| Document text |
** Begin **

Tackling the high level of undeclared work

In 2007, the first specialised study of unregistered employment or undeclared work in Latvia was published, covering the entire country in terms of occupation, economic sector, region, sex and other aspects. The research concludes that, in 2006, on average 24% of the employed population worked without an employment contract or for undeclared pay. Streamlining the tax system and establishing a coordinating administrative authority are among the study recommendations.

An ‘Assessment of unregistered employment’ is one of 13 projects initiated by the Latvian Ministry of Welfare (Labklājības Ministrija, LM) in the framework of the National Programme on Labour Market Studies, supported by the European Social Fund. The research project was conducted by the University of Latvia (Latvijas Universitāte, LU) in cooperation with the consultancies InMind Ltd (now known as GfK Custom Research Baltic) and Latvijas Fakti Ltd.

** End **

| Problem to solve |
Translate into Spanish the following sentence from the text on undeclared work in Latvia: "The research concludes that, in 2006, on average 24% of the employed population worked without an employment contract or for undeclared pay."

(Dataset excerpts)
** Begin **

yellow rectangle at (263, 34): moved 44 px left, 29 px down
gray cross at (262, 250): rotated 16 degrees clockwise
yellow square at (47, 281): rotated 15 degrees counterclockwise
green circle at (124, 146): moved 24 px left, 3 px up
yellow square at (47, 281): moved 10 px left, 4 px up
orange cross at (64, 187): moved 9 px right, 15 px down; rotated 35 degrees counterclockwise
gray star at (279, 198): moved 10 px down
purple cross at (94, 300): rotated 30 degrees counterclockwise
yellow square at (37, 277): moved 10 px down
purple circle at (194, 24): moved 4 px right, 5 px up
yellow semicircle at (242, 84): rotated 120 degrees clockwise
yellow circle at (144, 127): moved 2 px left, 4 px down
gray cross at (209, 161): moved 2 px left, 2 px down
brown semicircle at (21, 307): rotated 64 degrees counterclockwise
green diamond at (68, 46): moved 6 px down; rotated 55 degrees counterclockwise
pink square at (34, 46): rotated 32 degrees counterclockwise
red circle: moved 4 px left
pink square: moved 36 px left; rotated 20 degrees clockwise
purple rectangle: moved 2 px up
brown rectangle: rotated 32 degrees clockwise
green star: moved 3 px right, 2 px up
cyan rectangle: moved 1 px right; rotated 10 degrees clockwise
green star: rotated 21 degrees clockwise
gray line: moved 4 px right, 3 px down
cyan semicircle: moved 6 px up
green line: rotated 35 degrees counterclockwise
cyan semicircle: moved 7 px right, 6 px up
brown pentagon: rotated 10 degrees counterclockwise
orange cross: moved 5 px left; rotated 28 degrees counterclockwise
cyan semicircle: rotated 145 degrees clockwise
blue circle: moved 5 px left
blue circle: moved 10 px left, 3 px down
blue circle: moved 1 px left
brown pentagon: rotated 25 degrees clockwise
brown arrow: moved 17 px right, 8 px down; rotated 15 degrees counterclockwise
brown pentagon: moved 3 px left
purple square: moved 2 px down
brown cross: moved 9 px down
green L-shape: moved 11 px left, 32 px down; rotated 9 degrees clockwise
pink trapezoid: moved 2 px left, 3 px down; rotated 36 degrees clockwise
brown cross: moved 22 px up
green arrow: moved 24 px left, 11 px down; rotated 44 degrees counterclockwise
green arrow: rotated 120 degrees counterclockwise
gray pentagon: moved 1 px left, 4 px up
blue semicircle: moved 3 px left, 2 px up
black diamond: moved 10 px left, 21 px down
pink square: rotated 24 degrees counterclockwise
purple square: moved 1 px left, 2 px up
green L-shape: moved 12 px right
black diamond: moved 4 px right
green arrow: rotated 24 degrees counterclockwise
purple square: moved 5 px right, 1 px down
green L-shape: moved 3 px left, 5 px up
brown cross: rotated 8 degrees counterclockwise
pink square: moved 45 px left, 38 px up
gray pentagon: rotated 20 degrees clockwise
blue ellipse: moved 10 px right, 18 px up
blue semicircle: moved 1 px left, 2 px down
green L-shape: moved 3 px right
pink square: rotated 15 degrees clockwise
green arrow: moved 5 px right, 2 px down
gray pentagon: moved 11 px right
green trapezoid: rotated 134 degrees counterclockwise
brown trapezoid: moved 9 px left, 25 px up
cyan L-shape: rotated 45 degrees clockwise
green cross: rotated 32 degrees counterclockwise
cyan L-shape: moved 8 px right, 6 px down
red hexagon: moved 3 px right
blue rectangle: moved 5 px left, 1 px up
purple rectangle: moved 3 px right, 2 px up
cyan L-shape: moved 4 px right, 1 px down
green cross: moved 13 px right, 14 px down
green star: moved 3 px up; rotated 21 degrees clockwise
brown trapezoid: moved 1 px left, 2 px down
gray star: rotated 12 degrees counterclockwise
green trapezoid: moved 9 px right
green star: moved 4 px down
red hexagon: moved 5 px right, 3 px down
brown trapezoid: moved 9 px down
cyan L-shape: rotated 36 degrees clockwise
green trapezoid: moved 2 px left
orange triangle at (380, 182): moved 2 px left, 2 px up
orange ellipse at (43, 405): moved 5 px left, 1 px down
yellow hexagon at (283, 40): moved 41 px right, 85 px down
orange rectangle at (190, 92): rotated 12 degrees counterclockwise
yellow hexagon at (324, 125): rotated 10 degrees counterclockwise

** End **

| Output of the task |
La investigación concluye que, en 2006, en promedio el 24 % de la población ocupada trabajó sin contrato de trabajo o por una remuneración no declarada.